Entries provided Block Start
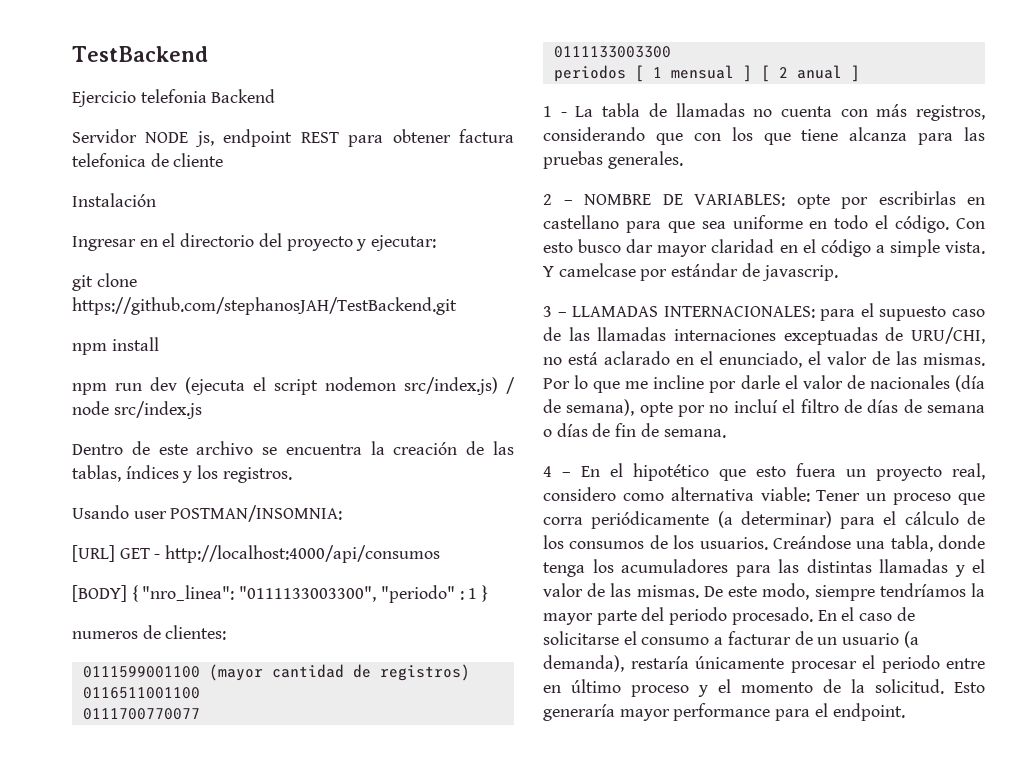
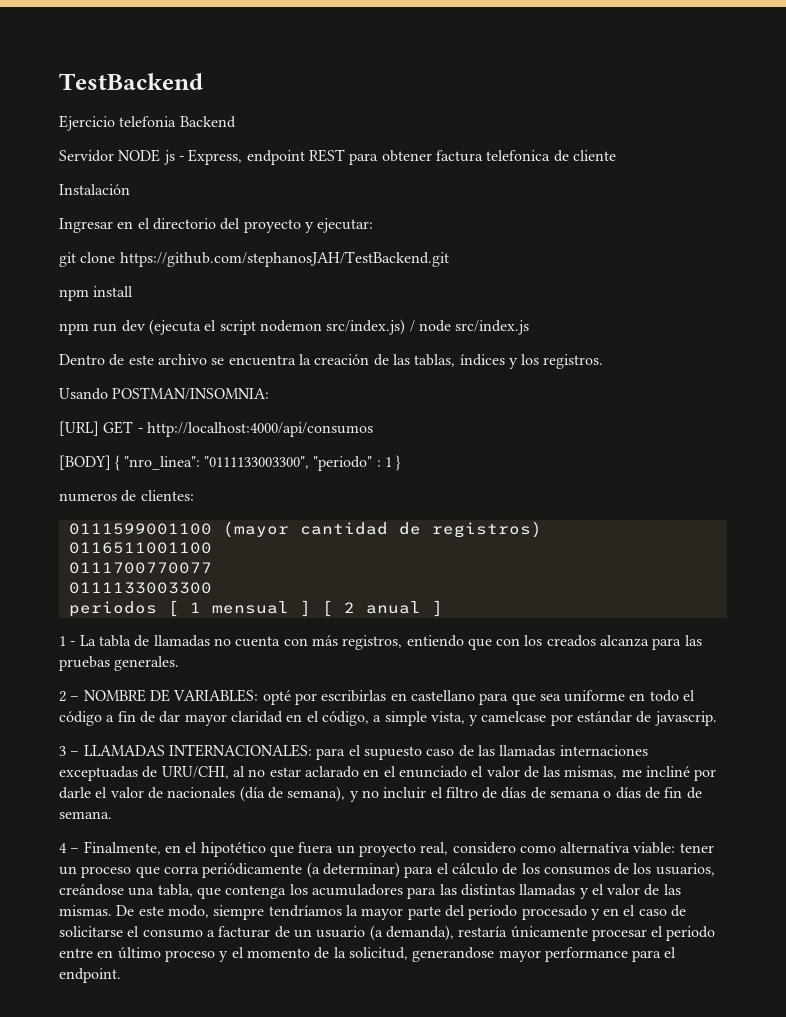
[194,131,214,147] js, -> [163,149,243,165] js - Express,
[133,511,167,519] user -> (108, 394) none
[543,127,645,141] considerando -> [406,635,464,647] entiendo
[763,129,839,145] que tiene -> [546,635,596,647] creados
[796,194,830,209] opte -> [262,690,291,705] opté
[895,215,986,233] [543,239,622,253] código. Con esto busco -> [59,711,155,726] código a fin de
[820,239,871,257] código -> [321,711,369,726] código,
[945,241,985,254] [543,266,554,277] vista. Y -> [430,711,479,726] vista, y
[543,352,598,365] no está -> [232,766,301,777] al no estar
[719,351,985,368] [543,375,705,393] enunciado, el valor de las mismas. Por lo que me incline -> [398,766,691,779] enunciado el valor de las mismas, me incliné
[639,399,778,417] opte por no incluí -> [349,787,427,802] y no incluir
[581,466,600,477] En -> [83,841,181,855] Finalmente, en
[756,466,786,477] esto -> (294, 851) none
[816,490,861,501] Tener -> [679,843,714,853] tener
[699,535,985,552] [543,562,585,577] usuarios. Creándose una tabla, donde tenga -> [655,863,715,876] [59,884,287,899] usuarios, creándose una tabla, que contenga
[731,607,837,625] procesado. En -> [521,905,620,920] procesado y en
[875,679,985,694] [543,704,615,721] solicitud. Esto generaría -> [348,947,495,962] solicitud, generandose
Entries provided Block End
=== Task to carry out ===
Except for the pictures, copy every line of the records above exactly.

=== Expected output ===
[194,131,214,147] js, -> [163,149,243,165] js - Express,
[133,511,167,519] user -> (108, 394) none
[543,127,645,141] considerando -> [406,635,464,647] entiendo
[763,129,839,145] que tiene -> [546,635,596,647] creados
[796,194,830,209] opte -> [262,690,291,705] opté
[895,215,986,233] [543,239,622,253] código. Con esto busco -> [59,711,155,726] código a fin de
[820,239,871,257] código -> [321,711,369,726] código,
[945,241,985,254] [543,266,554,277] vista. Y -> [430,711,479,726] vista, y
[543,352,598,365] no está -> [232,766,301,777] al no estar
[719,351,985,368] [543,375,705,393] enunciado, el valor de las mismas. Por lo que me incline -> [398,766,691,779] enunciado el valor de las mismas, me incliné
[639,399,778,417] opte por no incluí -> [349,787,427,802] y no incluir
[581,466,600,477] En -> [83,841,181,855] Finalmente, en
[756,466,786,477] esto -> (294, 851) none
[816,490,861,501] Tener -> [679,843,714,853] tener
[699,535,985,552] [543,562,585,577] usuarios. Creándose una tabla, donde tenga -> [655,863,715,876] [59,884,287,899] usuarios, creándose una tabla, que contenga
[731,607,837,625] procesado. En -> [521,905,620,920] procesado y en
[875,679,985,694] [543,704,615,721] solicitud. Esto generaría -> [348,947,495,962] solicitud, generandose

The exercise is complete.